Vicki Logan is the headteacher at Overdale Community Primary School in Eastfield. She said: "We've worked very hard post-pandemic to put in recovery plans and those are absolutely vital for children to close gaps in learning which obviously is costly, and now the rug's being pulled from underneath us and that's very distressing to think we've put all these things in action, we've seen some progress, and we can't continue them.
"I'm also going to have to look at all the extra curricular activities that support our children's mental health; things like additional music provision, speech and language provision, educational visits off-site and paying for children to go inside museums and transport to those places. They'll all have to be reviewed.

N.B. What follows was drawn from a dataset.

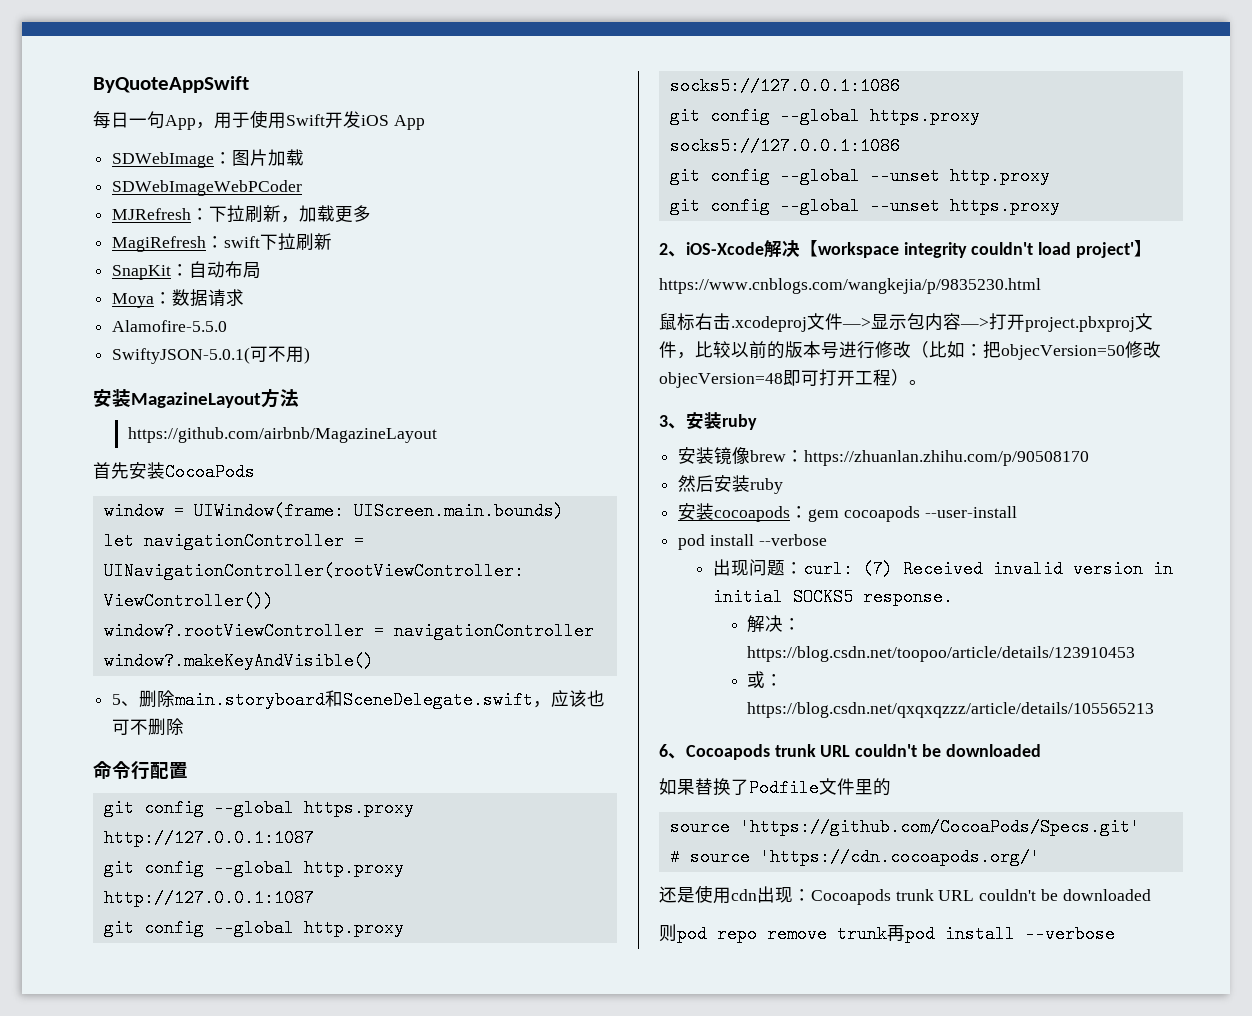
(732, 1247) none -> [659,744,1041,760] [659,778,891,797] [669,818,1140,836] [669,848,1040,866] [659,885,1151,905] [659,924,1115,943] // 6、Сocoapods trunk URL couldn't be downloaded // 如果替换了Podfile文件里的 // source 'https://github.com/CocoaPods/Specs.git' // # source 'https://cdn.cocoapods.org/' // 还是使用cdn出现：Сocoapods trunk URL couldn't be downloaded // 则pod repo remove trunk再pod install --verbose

"Every year our school for 10 years has paid for every child to go and see the pantomine. This year, we're going to be asking parents for that at a time when parents are paying out extra money for food, bills and they just don't have that money. I can understand in these present times that's going to be a struggle, especially if you have two, three or four more children.
"It's soul destroying. It's absolutely distressing to think that we've worked so hard and now we're being treated in this way, we're not being funded appropriately through school to pay the pay award for our teachers and our teaching support. Everyone who so richly deserves to have that pay award is being treated in an appalling way.
"Children with additional needs have gotten used to having one-to-one time, small group time, having places they can go to at break and lunch times and be guaranteed an ear that'll listen to them, empathise with them and support them. They're going to feel that difference because they're going to have to work through that themselves.
"If the Government's going to give that pay award, which they absolutely should, then they must support schools to fund it. We don't want our teachers leaving this profession, we want them coming into it and the way to do that is to pay them properly, train them well and to respect the ones who've been here for a long time with the correct pay award."